Originally posted 2009-05-04 23:29:25. Republished by Blog Post Promoter
RATING: 3.5 / 5 stars
By Chris Moore:
For many avid music listeners, it feels as though Bob Dylan has indeed been together with us through life.
He started out simple in the sixties — just an acoustic guitar, harmonica, and his aged-before-its-time voice. By the end of the decade, he had gone electric, gone back to acoustic, and gone to Nashville to aid in the popularization of country rock.
Before the seventies were out, he recorded covers, rediscovered rock, discovered female background singers, and found God. The next two decades were hit and miss — although any true Dylan fan will tell you that even Knocked Out Loaded has its charms…
Since 1997, Dylan has released what many refer to as his comeback trilogy (Time Out of Mind, Love & Theft, and Modern Times), although he has cryptically referred to Love & Theft as the first in a trilogy.
Now, less than a year away from a new decade and one more than that from his 50th anniversary in the recording business, Dylan has released his most fun and accessible album in years. “Together Through Life” may have the nostalgic sound and rusted, creaky voice that has been characteristic of Dylan’s recent work, but the subject matter and the tone of the songs is refreshingly light…
…for Dylan, that is.
Upon first glance, the title of the third track – “My Wife’s Home Town” – suggests a song of fond recollection about a spouse’s origins. And yet that is not the case at all. As Dylan repeats in the chorus, “I just want to say that hell is my wife’s home town…”
The song concludes with a chuckling sound from Dylan that is reminiscent of the gutteral laugh in Elvis Presley’s Christmas classic “Santa Claus is Back in Town.” This song is a prime example of the alteration in tone on this most recent Dylan release. As the cover would suggest, love is a recurring topic that is approached with directness and a sense of humor that wasn’t evident on Modern Times.
For many reasons, Modern Times is a technically superior album — lyrically, instrumentally, and in terms of overall progression. That being said, Together Through Life is perhaps the most accessible of Dylan’s post-millenium recordings. The songs are short — most are in the 3-4 minute range — and the album only gets better as you listen, track after track.
“Beyond Here Lies Nothin’,” the album starter, is a nice opening that lyrically toys with the listener, seeming at its face to be a song about a dedicated relationship. Dylan sings, “As long as you stay with me, the whole world is my throne.”
“Beyond here lies nothin’,” he continues, “Nothin’ we can call our own.”

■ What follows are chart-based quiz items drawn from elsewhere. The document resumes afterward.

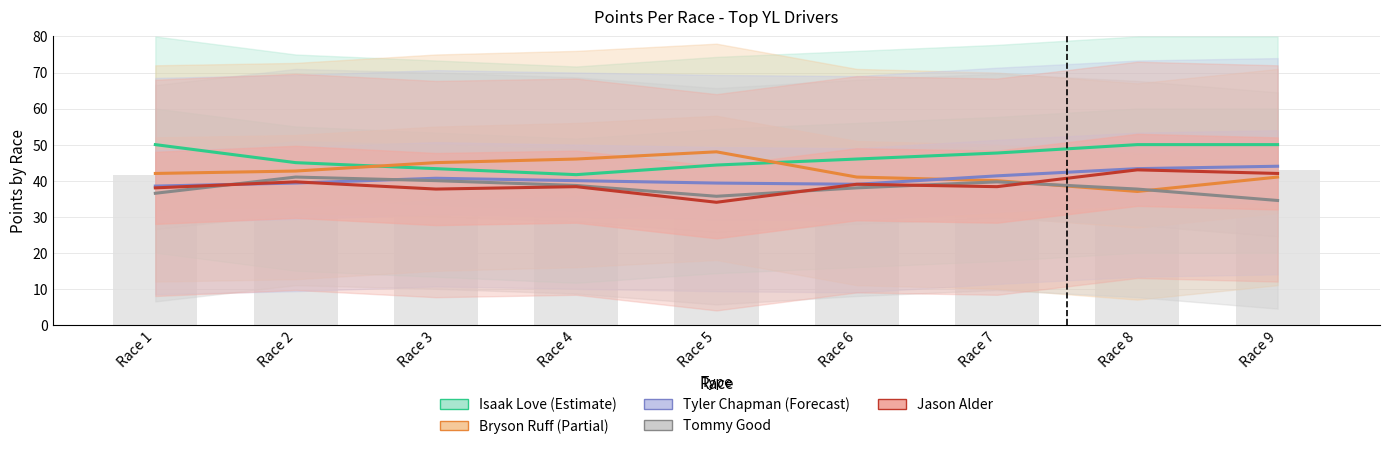

What is the total value across all series at Race 2?

207.7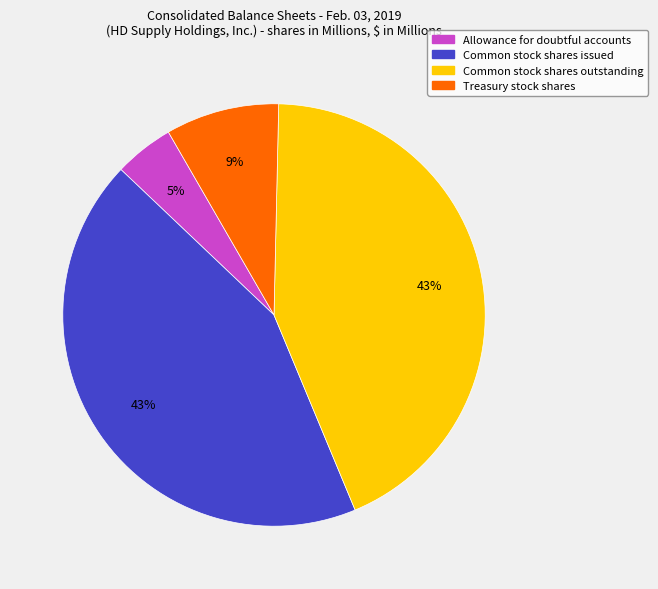

What is the smallest slice in the pie chart?

Allowance for doubtful accounts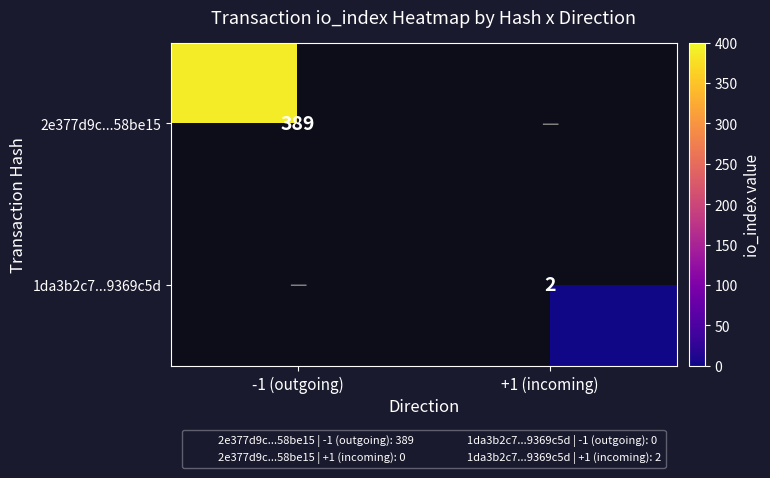

What is the maximum value shown in the chart?

389.0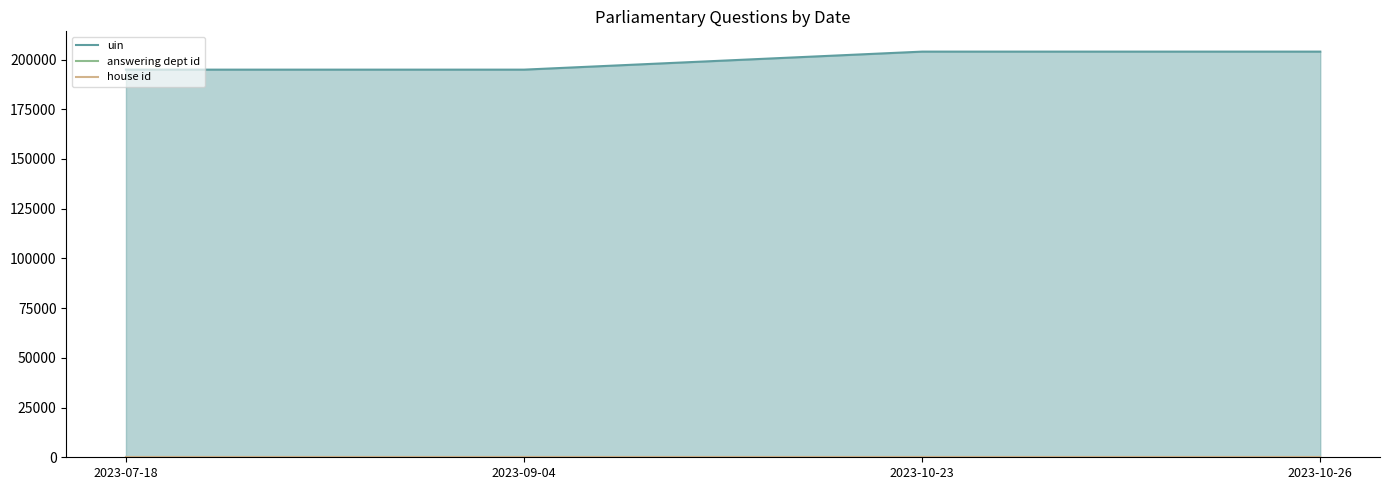

Which series has the largest total across all categories?

uin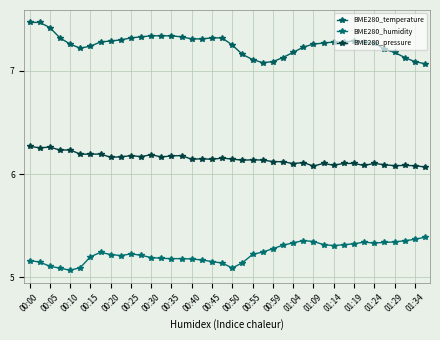

How many lines are shown in the chart?

3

By the end of the song, you are left to wonder whether the narrator is staying in his relationship for love — the kind of love that reduces all outside elements to “nothin'” — or because there is simply nowhere else, nowhere better, to go.
The true highlights come during the second half of the album (side B, for those of you who purchased the vinyl edition).
“Jolene” fits firmly into my long list of favorite songs with a girl’s first name for a title — BnL’s “Maybe Katie,” the Beach Boys’ “Wendy,” and Fountains of Wayne’s “Hey Julie” to name a few.
Likewise, “Shake Shake Mama” is perhaps the most rockin’ number on the album, although it is a fairly standard blues progression.
Finally, “I Feel a Change Comin’ On” is the best song on the album. Lyrically, instrumentally, and compositionally (a middle AND a solo!), this song has a catchy chorus and comes as a bit of a surprise as the ninth and penultimate track.
“Life is Hard” and “It’s All Good” act as bookends of sorts to the album as a whole, the former setting the theme early on and the latter bringing it all to a conclusion. As is typical of the album, Dylan plants his tongue at least lightly in his cheek and turns a cliched phrase into the perfect chorus.
At the end of the day, Together Through Life will not be remembered as one of his best albums. In a sense, though, it was never intended to be. It came on quickly, surprising even me when its existence was announced a month before its release in Rolling Stone. Apparently, Dylan hit upon inspiration after co-writing “Life is Hard” with Grateful Dead lyricist Robert Hunter for the Olivier Dahan film My Own Love Song.
Dylan’s spacing between album releases has been 4-5 years for as long as I can recall, and this one came a mere three years after its predecessor.
While the time between releases is a unexpectedly brief and the fact that he collaborated on all but one song (“This Dream of You”) is surprising, it was perhaps not a shock that Hunter is the collaborator. After all, Dylan and the Dead have a longstanding relationship and mutual respect. Truly, according to Dylan, his tour with the Dead in the eighties revitalized his passion for performing at a time when he was losing that particular spark.
Now, like an all-star pitcher who is starting on fewer days’ rest than usual, Dylan’s performance on Together Through Life may not be epic, but it is still amazing.